(Chart-based quiz rows)
-.-.-

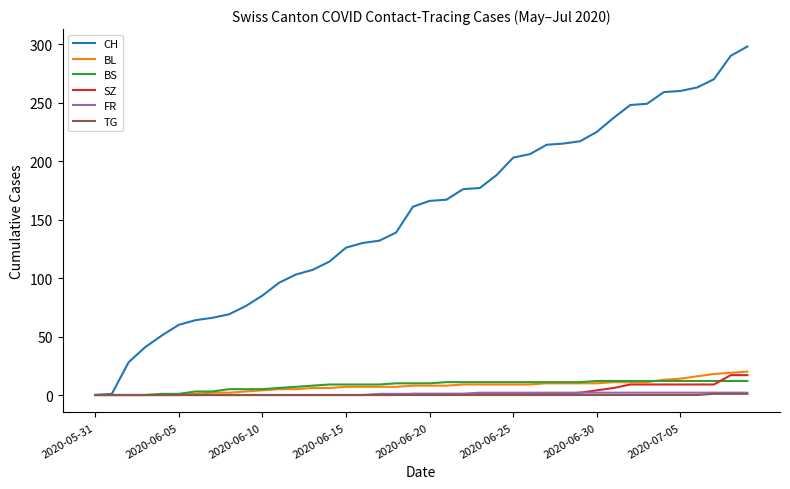

Which series has the largest total across all categories?

CH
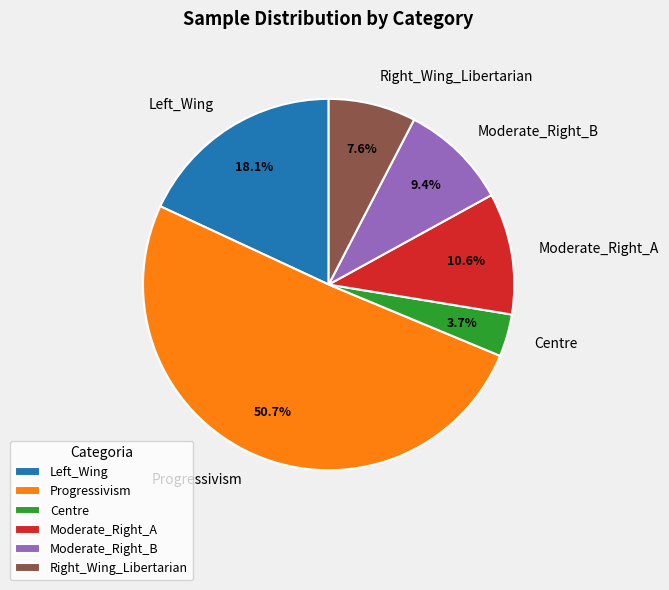

To the nearest percent, what is the difference between the largest and smallest slice percentages?

47%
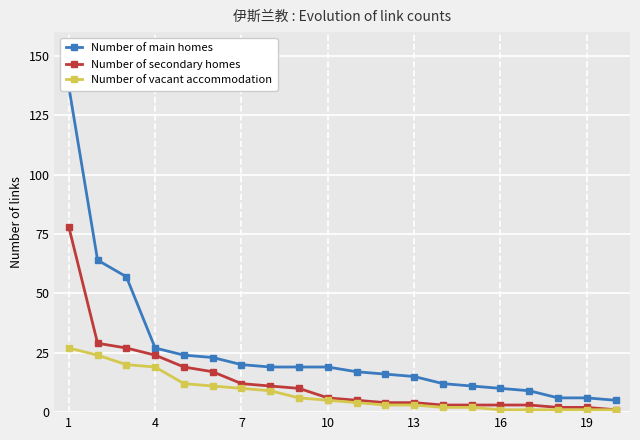

What is the maximum value for Number of vacant accommodation?

27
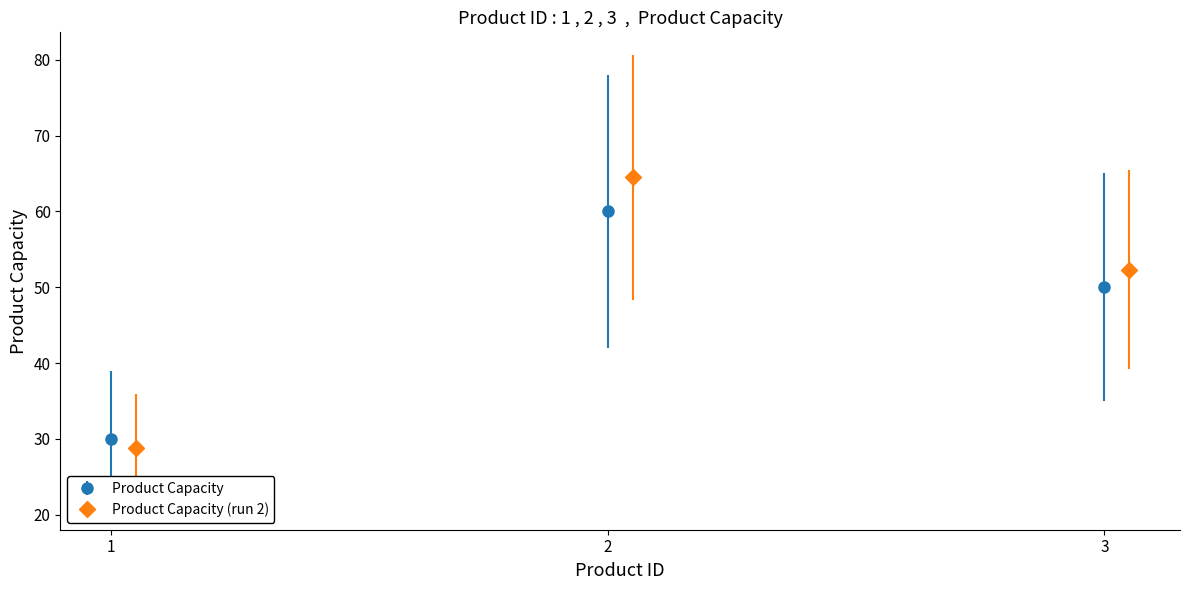

List the labels in order of value, largest first.

2, 3, 1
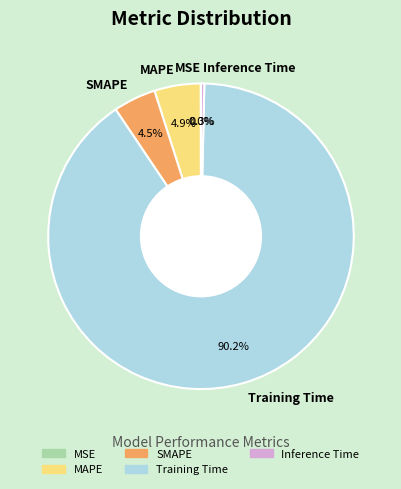

Which category has the biggest portion of the pie?

Training Time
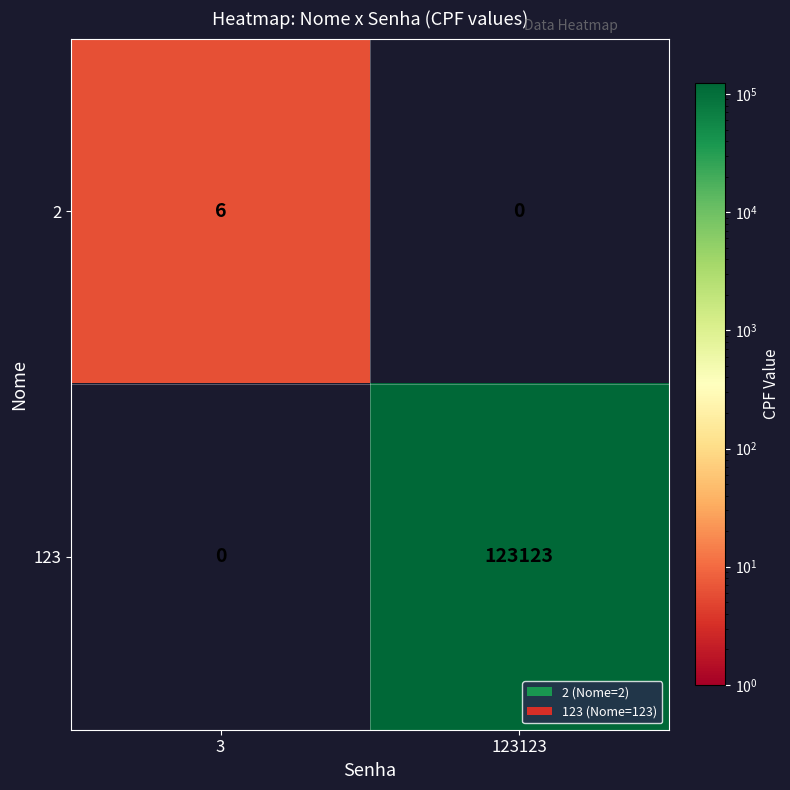

At which category is the sum across all series the highest?

123123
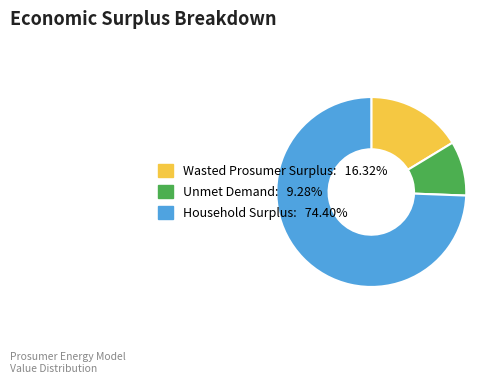

Rank the categories by value from lowest to highest.

Unmet Demand, Wasted Prosumer Surplus, Household Surplus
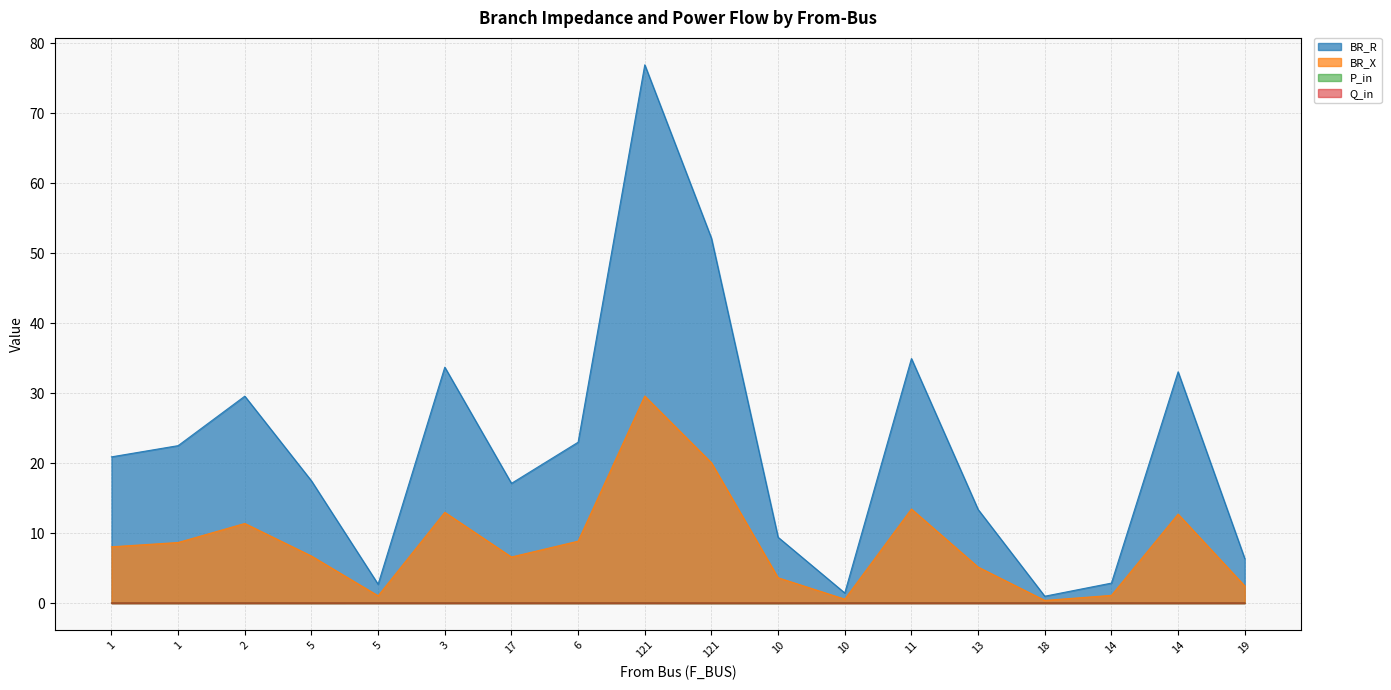

True or false: Q_in and BR_R cross at least once.

False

-.-.-

**TASK TO COMPLETE**
Express the rows above as a JSON list of strings, one string per line, leaving out the blank lines and the picture lines.

**COMPLETED TASK**
[
  "Which series has the largest total across all categories?",
  "CH",
  "To the nearest percent, what is the difference between the largest and smallest slice percentages?",
  "47%",
  "What is the maximum value for Number of vacant accommodation?",
  "27",
  "List the labels in order of value, largest first.",
  "2, 3, 1",
  "Which category has the biggest portion of the pie?",
  "Training Time",
  "At which category is the sum across all series the highest?",
  "123123",
  "Rank the categories by value from lowest to highest.",
  "Unmet Demand, Wasted Prosumer Surplus, Household Surplus",
  "True or false: Q_in and BR_R cross at least once.",
  "False"
]